### Given records

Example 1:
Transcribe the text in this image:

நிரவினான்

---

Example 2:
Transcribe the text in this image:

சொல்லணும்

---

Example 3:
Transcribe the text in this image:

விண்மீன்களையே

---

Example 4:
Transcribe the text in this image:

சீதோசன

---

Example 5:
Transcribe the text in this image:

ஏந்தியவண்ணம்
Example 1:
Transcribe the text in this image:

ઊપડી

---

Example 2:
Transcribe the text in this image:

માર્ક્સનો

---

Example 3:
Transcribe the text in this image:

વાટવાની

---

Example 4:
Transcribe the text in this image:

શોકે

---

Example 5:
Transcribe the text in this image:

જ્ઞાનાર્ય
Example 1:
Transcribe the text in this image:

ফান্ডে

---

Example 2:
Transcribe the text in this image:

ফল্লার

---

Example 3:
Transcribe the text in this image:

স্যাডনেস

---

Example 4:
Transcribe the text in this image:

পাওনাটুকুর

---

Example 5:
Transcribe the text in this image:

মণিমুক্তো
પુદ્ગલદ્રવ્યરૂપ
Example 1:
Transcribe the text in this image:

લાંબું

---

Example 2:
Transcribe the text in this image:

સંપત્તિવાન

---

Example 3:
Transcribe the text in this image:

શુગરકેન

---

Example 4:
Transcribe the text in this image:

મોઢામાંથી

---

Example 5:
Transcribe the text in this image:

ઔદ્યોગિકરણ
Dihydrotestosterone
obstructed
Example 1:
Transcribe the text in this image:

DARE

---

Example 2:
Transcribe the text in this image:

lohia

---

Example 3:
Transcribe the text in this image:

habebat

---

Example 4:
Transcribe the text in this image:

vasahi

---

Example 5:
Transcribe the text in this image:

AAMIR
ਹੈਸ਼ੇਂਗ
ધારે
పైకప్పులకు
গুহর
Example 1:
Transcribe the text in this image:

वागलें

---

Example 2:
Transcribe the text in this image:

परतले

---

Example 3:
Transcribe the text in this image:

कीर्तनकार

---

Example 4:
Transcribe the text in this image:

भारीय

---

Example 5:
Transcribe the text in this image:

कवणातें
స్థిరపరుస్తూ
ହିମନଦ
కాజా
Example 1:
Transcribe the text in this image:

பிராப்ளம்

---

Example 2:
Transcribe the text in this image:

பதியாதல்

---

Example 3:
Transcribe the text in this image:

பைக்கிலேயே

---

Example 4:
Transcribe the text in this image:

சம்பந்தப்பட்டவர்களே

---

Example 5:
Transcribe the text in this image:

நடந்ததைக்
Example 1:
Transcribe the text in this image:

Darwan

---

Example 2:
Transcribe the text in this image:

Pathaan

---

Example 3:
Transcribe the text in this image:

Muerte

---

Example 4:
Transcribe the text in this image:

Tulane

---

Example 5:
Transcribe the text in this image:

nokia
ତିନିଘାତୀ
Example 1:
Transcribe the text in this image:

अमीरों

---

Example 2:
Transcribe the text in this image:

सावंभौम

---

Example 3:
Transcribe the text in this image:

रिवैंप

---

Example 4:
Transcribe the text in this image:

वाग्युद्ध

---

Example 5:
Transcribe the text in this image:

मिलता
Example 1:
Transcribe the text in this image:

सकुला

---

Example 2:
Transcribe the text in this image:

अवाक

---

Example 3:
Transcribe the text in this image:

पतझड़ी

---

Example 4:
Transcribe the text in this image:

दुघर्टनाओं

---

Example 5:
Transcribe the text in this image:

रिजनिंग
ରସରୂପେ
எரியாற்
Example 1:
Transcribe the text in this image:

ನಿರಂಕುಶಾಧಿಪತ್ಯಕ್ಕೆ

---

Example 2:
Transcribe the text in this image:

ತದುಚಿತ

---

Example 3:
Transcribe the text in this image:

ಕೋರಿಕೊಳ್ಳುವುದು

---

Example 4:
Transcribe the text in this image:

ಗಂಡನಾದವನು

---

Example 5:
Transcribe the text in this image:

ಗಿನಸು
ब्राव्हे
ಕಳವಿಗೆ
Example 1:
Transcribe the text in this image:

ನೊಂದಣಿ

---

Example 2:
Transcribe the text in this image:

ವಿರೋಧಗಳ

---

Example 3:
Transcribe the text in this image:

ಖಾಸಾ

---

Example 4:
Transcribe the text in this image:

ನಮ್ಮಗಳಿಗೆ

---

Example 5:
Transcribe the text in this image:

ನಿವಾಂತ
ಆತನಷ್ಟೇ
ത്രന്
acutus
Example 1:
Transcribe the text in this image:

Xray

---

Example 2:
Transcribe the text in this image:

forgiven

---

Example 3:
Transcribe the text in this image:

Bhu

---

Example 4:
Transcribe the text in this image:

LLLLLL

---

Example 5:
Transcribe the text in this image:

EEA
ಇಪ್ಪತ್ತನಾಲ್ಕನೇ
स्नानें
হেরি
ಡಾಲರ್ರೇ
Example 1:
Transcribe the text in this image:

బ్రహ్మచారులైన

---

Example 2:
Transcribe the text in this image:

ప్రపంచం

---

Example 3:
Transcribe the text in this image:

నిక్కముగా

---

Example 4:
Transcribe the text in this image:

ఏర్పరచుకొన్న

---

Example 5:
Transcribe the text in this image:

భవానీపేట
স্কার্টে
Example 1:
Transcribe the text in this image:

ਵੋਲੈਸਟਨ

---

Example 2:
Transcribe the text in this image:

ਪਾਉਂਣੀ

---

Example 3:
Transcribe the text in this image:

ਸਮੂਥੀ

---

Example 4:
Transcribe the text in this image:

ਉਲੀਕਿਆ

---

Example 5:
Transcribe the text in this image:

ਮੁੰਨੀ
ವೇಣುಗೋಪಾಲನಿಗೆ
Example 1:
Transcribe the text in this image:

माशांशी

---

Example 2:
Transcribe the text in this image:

### Your objective
Return all the data exactly as given.

### Solved exercise
Example 1:
Transcribe the text in this image:

நிரவினான்

---

Example 2:
Transcribe the text in this image:

சொல்லணும்

---

Example 3:
Transcribe the text in this image:

விண்மீன்களையே

---

Example 4:
Transcribe the text in this image:

சீதோசன

---

Example 5:
Transcribe the text in this image:

ஏந்தியவண்ணம்
Example 1:
Transcribe the text in this image:

ઊપડી

---

Example 2:
Transcribe the text in this image:

માર્ક્સનો

---

Example 3:
Transcribe the text in this image:

વાટવાની

---

Example 4:
Transcribe the text in this image:

શોકે

---

Example 5:
Transcribe the text in this image:

જ્ઞાનાર્ય
Example 1:
Transcribe the text in this image:

ফান্ডে

---

Example 2:
Transcribe the text in this image:

ফল্লার

---

Example 3:
Transcribe the text in this image:

স্যাডনেস

---

Example 4:
Transcribe the text in this image:

পাওনাটুকুর

---

Example 5:
Transcribe the text in this image:

মণিমুক্তো
પુદ્ગલદ્રવ્યરૂપ
Example 1:
Transcribe the text in this image:

લાંબું

---

Example 2:
Transcribe the text in this image:

સંપત્તિવાન

---

Example 3:
Transcribe the text in this image:

શુગરકેન

---

Example 4:
Transcribe the text in this image:

મોઢામાંથી

---

Example 5:
Transcribe the text in this image:

ઔદ્યોગિકરણ
Dihydrotestosterone
obstructed
Example 1:
Transcribe the text in this image:

DARE

---

Example 2:
Transcribe the text in this image:

lohia

---

Example 3:
Transcribe the text in this image:

habebat

---

Example 4:
Transcribe the text in this image:

vasahi

---

Example 5:
Transcribe the text in this image:

AAMIR
ਹੈਸ਼ੇਂਗ
ધારે
పైకప్పులకు
গুহর
Example 1:
Transcribe the text in this image:

वागलें

---

Example 2:
Transcribe the text in this image:

परतले

---

Example 3:
Transcribe the text in this image:

कीर्तनकार

---

Example 4:
Transcribe the text in this image:

भारीय

---

Example 5:
Transcribe the text in this image:

कवणातें
స్థిరపరుస్తూ
ହିମନଦ
కాజా
Example 1:
Transcribe the text in this image:

பிராப்ளம்

---

Example 2:
Transcribe the text in this image:

பதியாதல்

---

Example 3:
Transcribe the text in this image:

பைக்கிலேயே

---

Example 4:
Transcribe the text in this image:

சம்பந்தப்பட்டவர்களே

---

Example 5:
Transcribe the text in this image:

நடந்ததைக்
Example 1:
Transcribe the text in this image:

Darwan

---

Example 2:
Transcribe the text in this image:

Pathaan

---

Example 3:
Transcribe the text in this image:

Muerte

---

Example 4:
Transcribe the text in this image:

Tulane

---

Example 5:
Transcribe the text in this image:

nokia
ତିନିଘାତୀ
Example 1:
Transcribe the text in this image:

अमीरों

---

Example 2:
Transcribe the text in this image:

सावंभौम

---

Example 3:
Transcribe the text in this image:

रिवैंप

---

Example 4:
Transcribe the text in this image:

वाग्युद्ध

---

Example 5:
Transcribe the text in this image:

मिलता
Example 1:
Transcribe the text in this image:

सकुला

---

Example 2:
Transcribe the text in this image:

अवाक

---

Example 3:
Transcribe the text in this image:

पतझड़ी

---

Example 4:
Transcribe the text in this image:

दुघर्टनाओं

---

Example 5:
Transcribe the text in this image:

रिजनिंग
ରସରୂପେ
எரியாற்
Example 1:
Transcribe the text in this image:

ನಿರಂಕುಶಾಧಿಪತ್ಯಕ್ಕೆ

---

Example 2:
Transcribe the text in this image:

ತದುಚಿತ

---

Example 3:
Transcribe the text in this image:

ಕೋರಿಕೊಳ್ಳುವುದು

---

Example 4:
Transcribe the text in this image:

ಗಂಡನಾದವನು

---

Example 5:
Transcribe the text in this image:

ಗಿನಸು
ब्राव्हे
ಕಳವಿಗೆ
Example 1:
Transcribe the text in this image:

ನೊಂದಣಿ

---

Example 2:
Transcribe the text in this image:

ವಿರೋಧಗಳ

---

Example 3:
Transcribe the text in this image:

ಖಾಸಾ

---

Example 4:
Transcribe the text in this image:

ನಮ್ಮಗಳಿಗೆ

---

Example 5:
Transcribe the text in this image:

ನಿವಾಂತ
ಆತನಷ್ಟೇ
ത്രന്
acutus
Example 1:
Transcribe the text in this image:

Xray

---

Example 2:
Transcribe the text in this image:

forgiven

---

Example 3:
Transcribe the text in this image:

Bhu

---

Example 4:
Transcribe the text in this image:

LLLLLL

---

Example 5:
Transcribe the text in this image:

EEA
ಇಪ್ಪತ್ತನಾಲ್ಕನೇ
स्नानें
হেরি
ಡಾಲರ್ರೇ
Example 1:
Transcribe the text in this image:

బ్రహ్మచారులైన

---

Example 2:
Transcribe the text in this image:

ప్రపంచం

---

Example 3:
Transcribe the text in this image:

నిక్కముగా

---

Example 4:
Transcribe the text in this image:

ఏర్పరచుకొన్న

---

Example 5:
Transcribe the text in this image:

భవానీపేట
স্কার্টে
Example 1:
Transcribe the text in this image:

ਵੋਲੈਸਟਨ

---

Example 2:
Transcribe the text in this image:

ਪਾਉਂਣੀ

---

Example 3:
Transcribe the text in this image:

ਸਮੂਥੀ

---

Example 4:
Transcribe the text in this image:

ਉਲੀਕਿਆ

---

Example 5:
Transcribe the text in this image:

ਮੁੰਨੀ
ವೇಣುಗೋಪಾಲನಿಗೆ
Example 1:
Transcribe the text in this image:

माशांशी

---

Example 2:
Transcribe the text in this image:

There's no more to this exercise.